GRIEVING daughters of a woman who died months after a fall from an Ambuline vehicle, have paid tribute to their “wonderful mum”.

Sheila Wagstaff, 76, died from pneumonia due to immobility, 11 months after she broke both legs when she fell while being loaded by a member of Ambuline staff into the patient transport vehicle outside Chesterfield Royal Hospital in February 2008.

Sharon Brightmore with her sisters Angela Fisher and Lorraine Hart, following the death of their mother Sheila Wagstaff.

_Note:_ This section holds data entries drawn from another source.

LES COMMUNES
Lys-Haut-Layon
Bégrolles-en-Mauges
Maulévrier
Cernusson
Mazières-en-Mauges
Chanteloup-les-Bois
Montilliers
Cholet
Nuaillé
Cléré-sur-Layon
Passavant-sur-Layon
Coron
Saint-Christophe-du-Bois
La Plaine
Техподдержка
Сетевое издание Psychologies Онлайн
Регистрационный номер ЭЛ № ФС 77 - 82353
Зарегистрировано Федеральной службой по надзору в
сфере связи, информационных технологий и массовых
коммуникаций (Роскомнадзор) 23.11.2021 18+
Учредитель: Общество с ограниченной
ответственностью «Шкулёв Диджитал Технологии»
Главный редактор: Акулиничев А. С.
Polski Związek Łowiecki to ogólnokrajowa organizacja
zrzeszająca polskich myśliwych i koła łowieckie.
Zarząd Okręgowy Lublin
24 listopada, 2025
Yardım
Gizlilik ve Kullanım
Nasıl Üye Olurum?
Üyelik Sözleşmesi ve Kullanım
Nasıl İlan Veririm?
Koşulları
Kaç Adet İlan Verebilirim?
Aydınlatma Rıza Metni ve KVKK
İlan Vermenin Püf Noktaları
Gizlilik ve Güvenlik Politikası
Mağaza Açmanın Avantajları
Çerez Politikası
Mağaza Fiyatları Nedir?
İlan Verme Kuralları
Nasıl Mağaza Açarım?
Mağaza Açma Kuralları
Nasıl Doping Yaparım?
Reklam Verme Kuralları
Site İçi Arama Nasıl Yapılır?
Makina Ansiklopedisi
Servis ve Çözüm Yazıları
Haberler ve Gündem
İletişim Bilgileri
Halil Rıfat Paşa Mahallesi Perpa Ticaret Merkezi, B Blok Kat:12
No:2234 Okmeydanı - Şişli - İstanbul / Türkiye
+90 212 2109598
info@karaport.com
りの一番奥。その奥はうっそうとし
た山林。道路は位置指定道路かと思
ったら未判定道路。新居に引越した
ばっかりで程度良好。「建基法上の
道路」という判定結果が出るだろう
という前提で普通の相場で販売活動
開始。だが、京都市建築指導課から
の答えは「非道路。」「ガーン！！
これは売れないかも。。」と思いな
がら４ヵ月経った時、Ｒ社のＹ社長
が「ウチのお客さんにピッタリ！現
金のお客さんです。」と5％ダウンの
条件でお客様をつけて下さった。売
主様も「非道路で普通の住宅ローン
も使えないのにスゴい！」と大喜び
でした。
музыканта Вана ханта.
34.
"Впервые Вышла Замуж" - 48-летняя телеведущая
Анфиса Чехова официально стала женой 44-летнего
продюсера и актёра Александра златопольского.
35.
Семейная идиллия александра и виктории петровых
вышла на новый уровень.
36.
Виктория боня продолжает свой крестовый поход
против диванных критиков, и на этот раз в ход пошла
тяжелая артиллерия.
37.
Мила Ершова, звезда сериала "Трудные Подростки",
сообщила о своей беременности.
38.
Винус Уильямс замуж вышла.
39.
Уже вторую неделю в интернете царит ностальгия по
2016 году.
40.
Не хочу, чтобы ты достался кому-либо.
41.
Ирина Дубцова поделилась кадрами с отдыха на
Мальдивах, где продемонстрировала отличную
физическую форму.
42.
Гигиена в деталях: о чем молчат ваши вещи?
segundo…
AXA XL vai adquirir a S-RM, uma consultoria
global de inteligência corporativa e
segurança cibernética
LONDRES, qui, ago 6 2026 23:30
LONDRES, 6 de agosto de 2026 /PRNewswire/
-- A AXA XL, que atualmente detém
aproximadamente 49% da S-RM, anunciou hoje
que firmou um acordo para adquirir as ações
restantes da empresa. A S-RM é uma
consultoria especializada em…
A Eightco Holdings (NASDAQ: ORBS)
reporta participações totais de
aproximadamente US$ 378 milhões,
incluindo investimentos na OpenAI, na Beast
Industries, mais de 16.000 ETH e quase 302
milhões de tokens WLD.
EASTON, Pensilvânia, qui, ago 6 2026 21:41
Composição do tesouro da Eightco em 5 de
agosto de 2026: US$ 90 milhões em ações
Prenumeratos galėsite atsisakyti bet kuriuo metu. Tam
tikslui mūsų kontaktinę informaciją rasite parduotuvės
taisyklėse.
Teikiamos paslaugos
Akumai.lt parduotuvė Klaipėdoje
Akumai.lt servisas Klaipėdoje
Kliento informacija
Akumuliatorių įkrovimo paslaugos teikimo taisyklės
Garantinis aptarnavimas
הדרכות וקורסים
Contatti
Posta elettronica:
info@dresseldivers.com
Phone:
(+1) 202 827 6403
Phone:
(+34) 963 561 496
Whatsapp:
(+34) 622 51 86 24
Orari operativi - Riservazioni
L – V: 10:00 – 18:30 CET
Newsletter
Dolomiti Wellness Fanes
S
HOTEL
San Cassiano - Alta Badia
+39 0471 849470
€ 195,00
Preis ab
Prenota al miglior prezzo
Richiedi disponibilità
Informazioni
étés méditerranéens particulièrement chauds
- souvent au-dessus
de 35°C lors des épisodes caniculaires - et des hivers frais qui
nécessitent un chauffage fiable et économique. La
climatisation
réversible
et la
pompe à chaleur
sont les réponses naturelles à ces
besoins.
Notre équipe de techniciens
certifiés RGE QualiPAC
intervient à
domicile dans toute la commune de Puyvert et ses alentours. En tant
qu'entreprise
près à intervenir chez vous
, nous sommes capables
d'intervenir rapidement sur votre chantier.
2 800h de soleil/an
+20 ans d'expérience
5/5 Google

Sharon Brightmore with her sisters Angela Fisher and Lorraine Hart, following the death of their mother Sheila Wagstaff.

She was taken to her Brimington bungalow where one of her daughters, Angela Fisher, 53, was waiting to welcome her from hospital where she had been treated for a skin infection.

“She had looked the best she had for ages during the end of her time there,” said Angela, a community staff nurse. “But when she got back home she was grey, and she was shaking. You could tell she was in agony.”

Within three hours, Sheila was back at Chesterfield Royal being treated for two broken legs, where she remained until her death in December 2008.

“We could see that she was never going to be independent again,” said daughter Sharon Brightmore, 56 from Newbold who – alongside sisters Lorraine Hart, 50, and Angela from Brimington – has been awarded £30,000 in an out-of-court settlement from Ambuline Ltd and Chesterfield Royal Hospital.

“Before the accident she was able to walk about her bungalow and she got about quite independently, but she couldn’t even stand up after.”

Sharon added: “The idea was to try and gain some financial support for when she came home, but she died before that came to any kind of conclusion.”

Now the sisters are trying to put their ordeal behind them.

Angela, said: “We haven’t really been able to grieve because of all this, but we just want to thank her for being a wonderful mum.”

Sharon, a nurse at Chesterfield Royal, added: “Everybody is human and accidents happen, but we just can’t believe how brave she was in those last 11 months of her life that she spent in hospital.”

They thanked Ian Scott, the orthopaedic surgeon who treated Sheila, as well as the hospital chaplain, John Butterfield.

A spokesperson for the hospital, said: “We work closely with our patient transport contractors to provide patients with safe services and it is always disappointing when an incident occurs that puts this safety at risk. A full investigation was carried out by Ambuline at the time Mrs Wagstaff fell and changes to working practices were instigated as a result.”

Nobody from Ambuline was available to comment.